◆ 作答指示 1
請把這篇談黃巢大旗的短文中，從「朱溫可以站穩腳,那是因為朱溫」開始，一直到「你就算再牛,也會死得很難看。」為止（包括這幾個字）的部分，一字不差地重新打出來。

◆ 練習短文

朱溫可以站穩腳,那是因為朱溫舉起了大唐的旗幟,如果朱溫敢繼續高著黃巢的大旗,朱溫也會撲街的。因為,四面八方的軍閥全過來打你,你再牛也不行啊。
至於李克用就更不用說了,在黃巢如日中天之際,李克用也趁亂跟大唐皇帝叫號,直接就讓大唐皇帝打得跑到了韃靼的地區。
在群雄並起之時,誰成為天下公敵,也是註定會撲街的。因為你與一個軍閥單挑,只要你夠牛,或許就能打敗他;問題是,三個軍閥一塊打你,你就算再牛,又能支撐多久呢?七八個軍閥一塊打你,你就算再牛,也會死得很難看。
每次看到秦宗權的歷史,我都有一種欲說還休的感覺,因為秦宗權接過了黃巢的大旗,最後敗得很慘,也死得很慘。問題是,因為他接過黃巢的大旗,卻讓他一時風光無限。你說時光重回,他還會選擇接過黃巢的大旗嗎?實在難說得很。

◆ 作答指示 2
請將下方所有記錄中的文字行排成一份編號清單，空行不要列入。答案中不要放入圖片。

蒐集的資料:
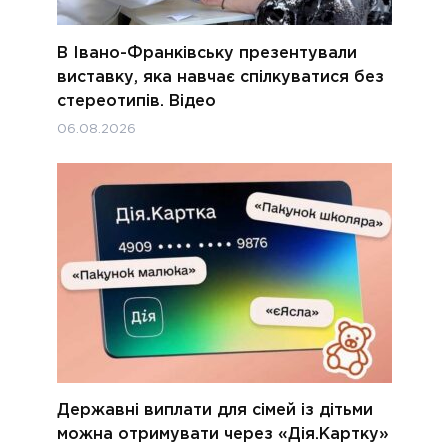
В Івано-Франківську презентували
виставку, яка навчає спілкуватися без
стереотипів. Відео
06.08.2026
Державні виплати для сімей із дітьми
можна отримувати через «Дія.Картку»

◆ 作答區 1
朱溫可以站穩腳,那是因為朱溫舉起了大唐的旗幟,如果朱溫敢繼續高著黃巢的大旗,朱溫也會撲街的。因為,四面八方的軍閥全過來打你,你再牛也不行啊。
至於李克用就更不用說了,在黃巢如日中天之際,李克用也趁亂跟大唐皇帝叫號,直接就讓大唐皇帝打得跑到了韃靼的地區。
在群雄並起之時,誰成為天下公敵,也是註定會撲街的。因為你與一個軍閥單挑,只要你夠牛,或許就能打敗他;問題是,三個軍閥一塊打你,你就算再牛,又能支撐多久呢?七八個軍閥一塊打你,你就算再牛,也會死得很難看。

◆ 作答區 2
1. В Івано-Франківську презентували
2. виставку, яка навчає спілкуватися без
3. стереотипів. Відео
4. 06.08.2026
5. Державні виплати для сімей із дітьми
6. можна отримувати через «Дія.Картку»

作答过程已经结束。